(х2+2х)2-14(х2+2х)-15=0

To solve the equation \((x^2 + 2x)^2 - 14(x^2 + 2x) - 15 = 0\), we can start by making a substitution. Let: \[ y = x^2 + 2x \] Now, we can rewrite the equation as: \[ y^2 - 14y - 15 = 0 \] Next, we will solve for \(y\) using the quadratic formula, which is given by: \[ y = \frac{-b \pm \sqrt{b^2 - 4ac}}{2a} \] Here, \(a = 1\), \(b = -14\), and \(c = -15\). Let's calculate the discriminant (\(D\)): \[ D = b^2 - 4ac = (-14)^2 - 4(1)(-15) = 196 + 60 = 256 \] Since the discriminant is positive, there will be two real solutions for \(y\).
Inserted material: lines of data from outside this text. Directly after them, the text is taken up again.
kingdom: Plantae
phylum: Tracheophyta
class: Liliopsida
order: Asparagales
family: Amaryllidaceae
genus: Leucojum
Now we will apply the quadratic formula: \[ y = \frac{-(-14) \pm \sqrt{256}}{2(1)} \] \[ y = \frac{14 \pm 16}{2} \] Now calculating the two possible values for \(y\): 1. \( y_1 = \frac{14 + 16}{2} = \frac{30}{2} = 15 \) 2. \( y_2 = \frac{14 - 16}{2} = \frac{-2}{2} = -1 \) Now we have: 1. \( y = 15 \) 2. \( y = -1 \) Now we substitute back \(y = x^2 + 2x\) for both values. 1. For \(y = 15\): \[ x^2 + 2x - 15 = 0 \] Factoring this gives: \[ (x + 5)(x - 3) = 0 \] Thus, \(x = -5\) or \(x = 3\). 2. For \(y = -1\): \[ x^2 + 2x + 1 = 0 \] This can be factored as: \[ (x + 1)(x + 1) = 0 \] Thus, \(x = -1\) (a repeated root). The complete solution set for the original equation is: \[ x = -5, \quad x = 3, \quad x = -1 \] These are the solutions for the equation \((x^2 + 2x)^2 - 14(x^2 + 2x) - 15 = 0\).